# How do you define a variable and write an expression for each phrase: The product of 5 less a number and 4 less than twice the same number?

May 8, 2016

$\left(x - 5\right) \times \left(2 x - 4\right)$
A different interpretation of the English could give:
$\left(5 - x\right) \left(2 x - 4\right)$

Translate the English words into maths.

#### Explanation:

Let the number that is referred to be $x$.

It at least gives us something to work with rather than just a ?.

First, put in some punctuation in the statement to make it easier to understand. The key word is 'product'.
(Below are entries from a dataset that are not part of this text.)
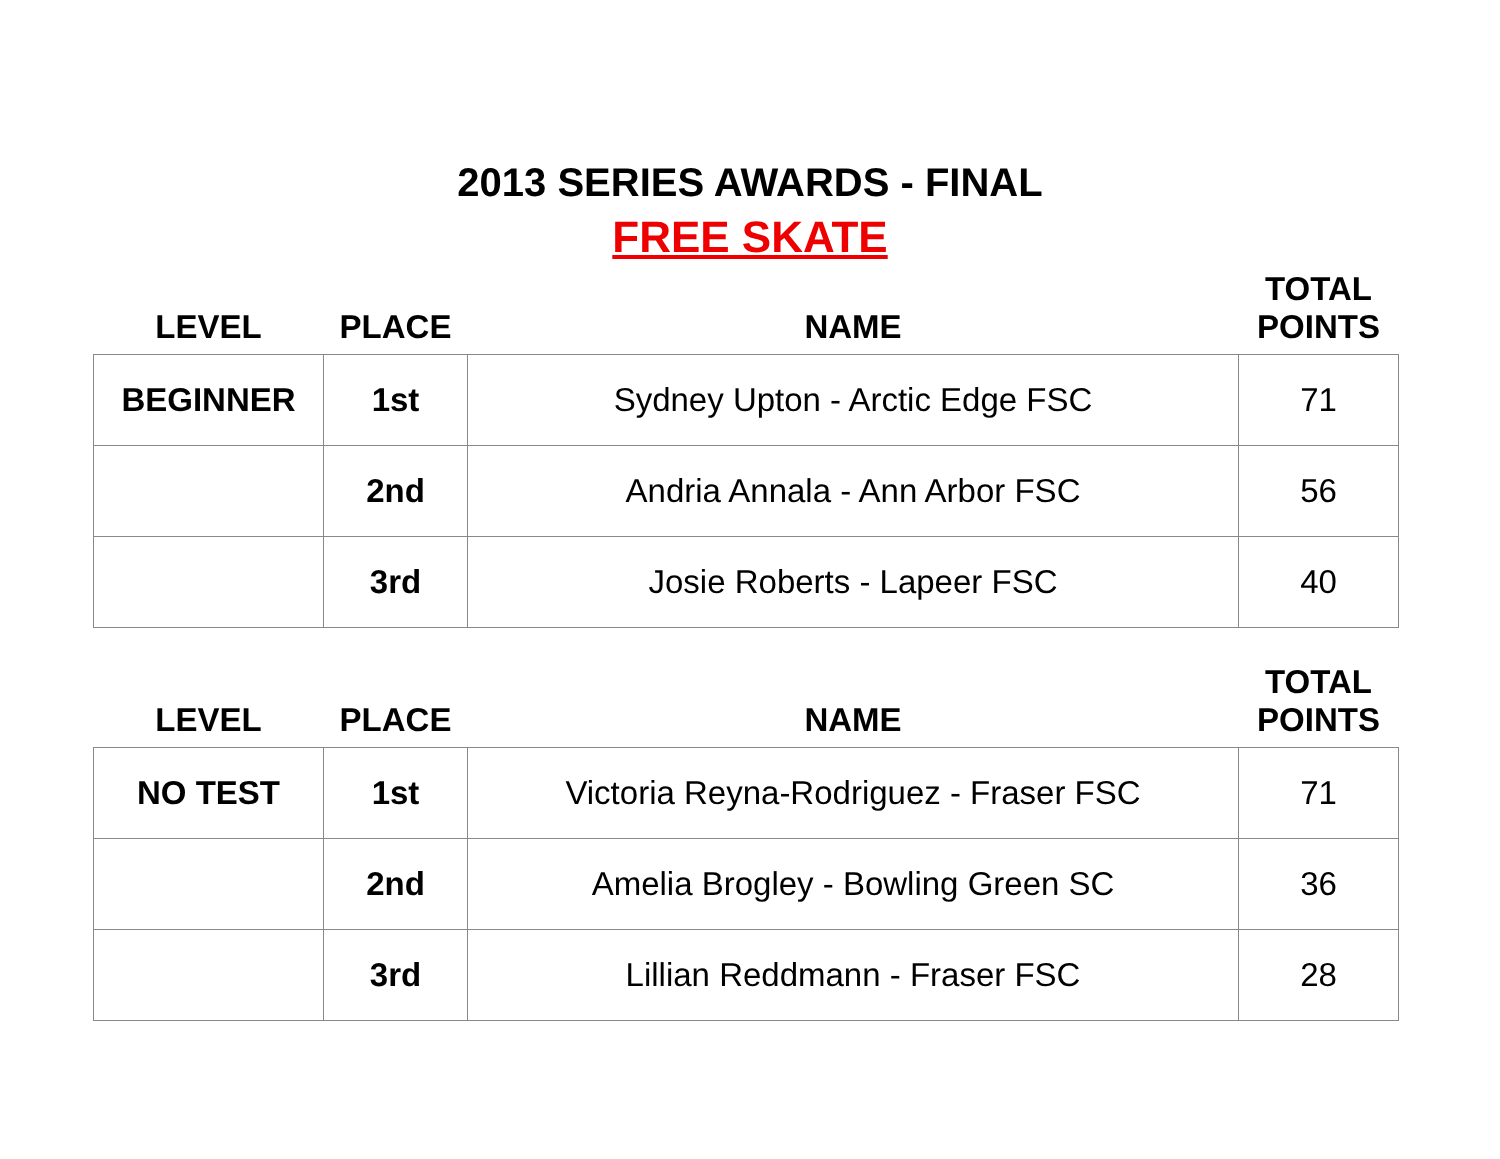2013 SERIES AWARDS - FINAL
FREE SKATE
| LEVEL | PLACE | NAME | TOTAL POINTS |
| --- | --- | --- | --- |
| BEGINNER | 1st | Sydney Upton - Arctic Edge FSC | 71 |
| | 2nd | Andria Annala - Ann Arbor FSC | 56 |
| | 3rd | Josie Roberts - Lapeer FSC | 40 |
| LEVEL | PLACE | NAME | TOTAL POINTS |
| --- | --- | --- | --- |
| NO TEST | 1st | Victoria Reyna-Rodriguez - Fraser FSC | 71 |
| | 2nd | Amelia Brogley - Bowling Green SC | 36 |
| | 3rd | Lillian Reddmann - Fraser FSC | 28 |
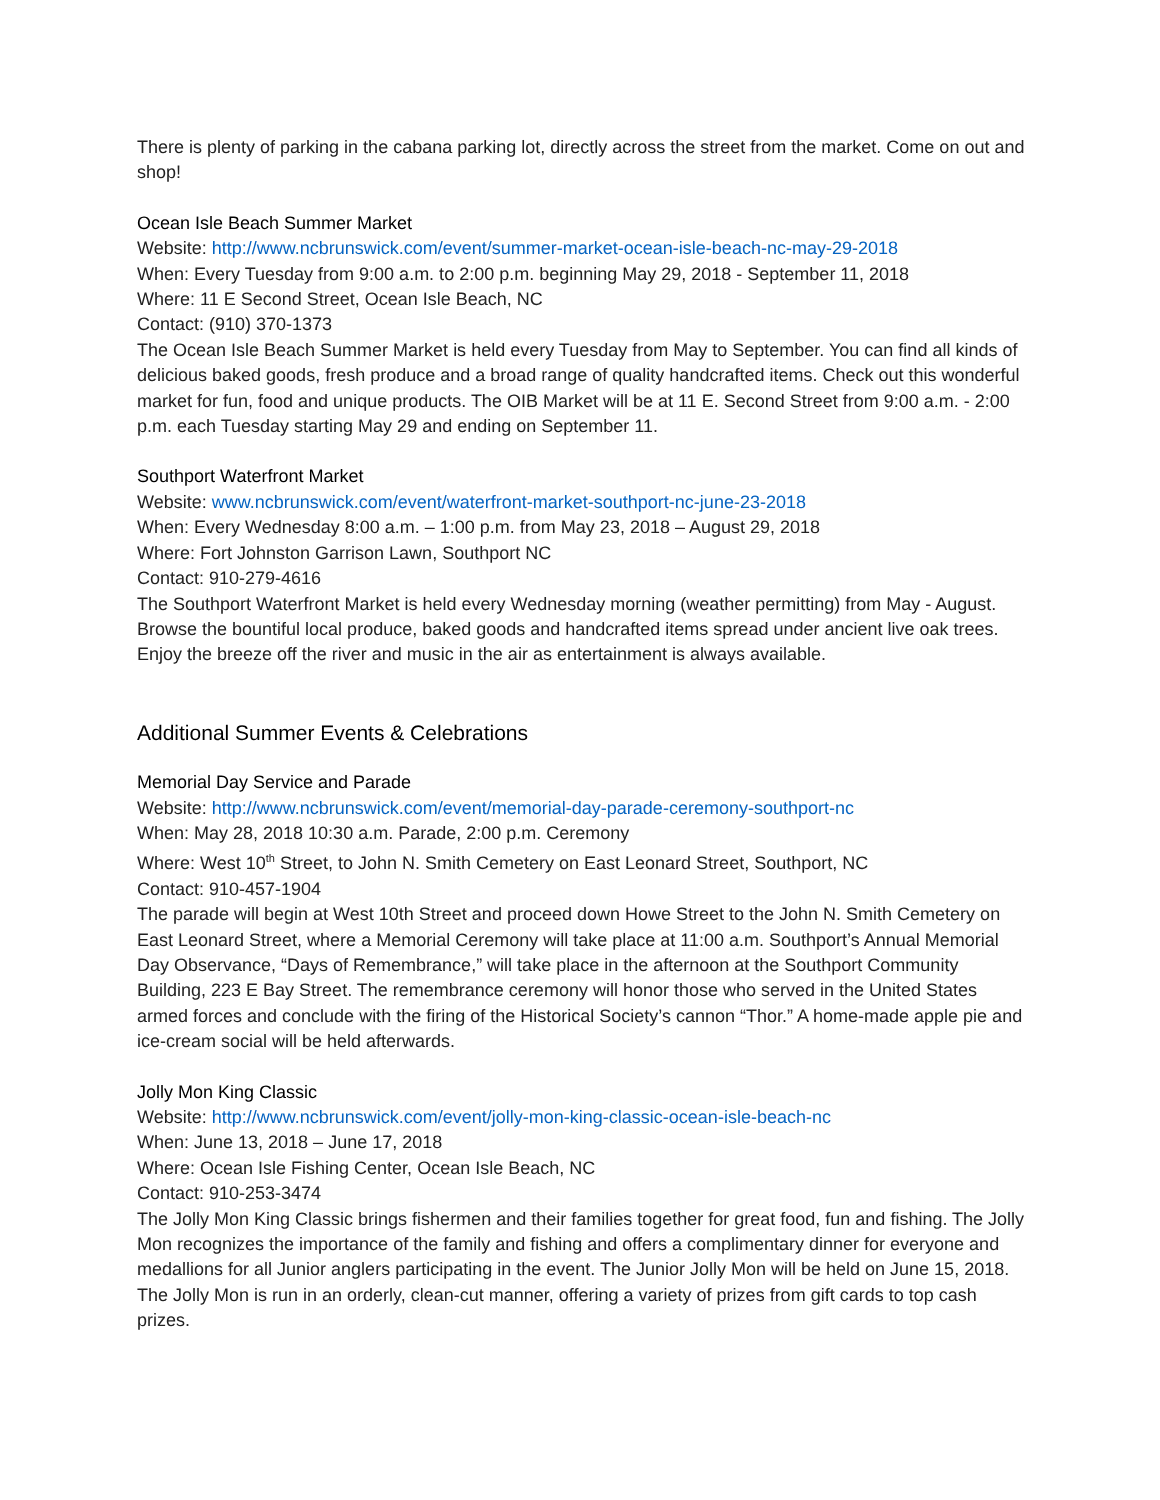There is plenty of parking in the cabana parking lot, directly across the street from the market. Come on out and shop!
Ocean Isle Beach Summer Market
Website: http://www.ncbrunswick.com/event/summer-market-ocean-isle-beach-nc-may-29-2018
When: Every Tuesday from 9:00 a.m. to 2:00 p.m. beginning May 29, 2018 - September 11, 2018
Where: 11 E Second Street, Ocean Isle Beach, NC
Contact: (910) 370-1373
The Ocean Isle Beach Summer Market is held every Tuesday from May to September. You can find all kinds of delicious baked goods, fresh produce and a broad range of quality handcrafted items. Check out this wonderful market for fun, food and unique products. The OIB Market will be at 11 E. Second Street from 9:00 a.m. - 2:00 p.m. each Tuesday starting May 29 and ending on September 11.
Southport Waterfront Market
Website: www.ncbrunswick.com/event/waterfront-market-southport-nc-june-23-2018
When: Every Wednesday 8:00 a.m. – 1:00 p.m. from May 23, 2018 – August 29, 2018
Where: Fort Johnston Garrison Lawn, Southport NC
Contact: 910-279-4616
The Southport Waterfront Market is held every Wednesday morning (weather permitting) from May - August. Browse the bountiful local produce, baked goods and handcrafted items spread under ancient live oak trees. Enjoy the breeze off the river and music in the air as entertainment is always available.
Additional Summer Events & Celebrations
Memorial Day Service and Parade
Website: http://www.ncbrunswick.com/event/memorial-day-parade-ceremony-southport-nc
When: May 28, 2018 10:30 a.m. Parade, 2:00 p.m. Ceremony
Where: West 10<sup>th</sup> Street, to John N. Smith Cemetery on East Leonard Street, Southport, NC
Contact: 910-457-1904
The parade will begin at West 10th Street and proceed down Howe Street to the John N. Smith Cemetery on East Leonard Street, where a Memorial Ceremony will take place at 11:00 a.m. Southport’s Annual Memorial Day Observance, “Days of Remembrance,” will take place in the afternoon at the Southport Community Building, 223 E Bay Street. The remembrance ceremony will honor those who served in the United States armed forces and conclude with the firing of the Historical Society’s cannon “Thor.” A home-made apple pie and ice-cream social will be held afterwards.
Jolly Mon King Classic
Website: http://www.ncbrunswick.com/event/jolly-mon-king-classic-ocean-isle-beach-nc
When: June 13, 2018 – June 17, 2018
Where: Ocean Isle Fishing Center, Ocean Isle Beach, NC
Contact: 910-253-3474
The Jolly Mon King Classic brings fishermen and their families together for great food, fun and fishing. The Jolly Mon recognizes the importance of the family and fishing and offers a complimentary dinner for everyone and medallions for all Junior anglers participating in the event. The Junior Jolly Mon will be held on June 15, 2018. The Jolly Mon is run in an orderly, clean-cut manner, offering a variety of prizes from gift cards to top cash prizes.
The word 'Product' always uses 'and'
The product of 2 and 3 would be 2 x 3.

In the expression we have ....

The product of, (5 less a number) and (4 less than twice the same number)
So, two values are being multiplied and we need an expression for each value.

'5 less than a number' means a certain number, with 5 subtracted from it. ....... [like 3, is 5 less than 8] In our case $x - 5$

"Twice a number' means the number x 2, so, $2 x$

'4 less than, twice the number' is $2 x - 4$

Now write an expression for the product of the two values for which we have written expressions:

$\left(x - 5\right) \times \left(2 x - 4\right)$

This does not need to simplified, the question is answered.

[The English is not quite clear. "5 less a number could also be interpreted as a number subtracted from 5, in which case the first bracket would be $\left(5 - x\right)$.]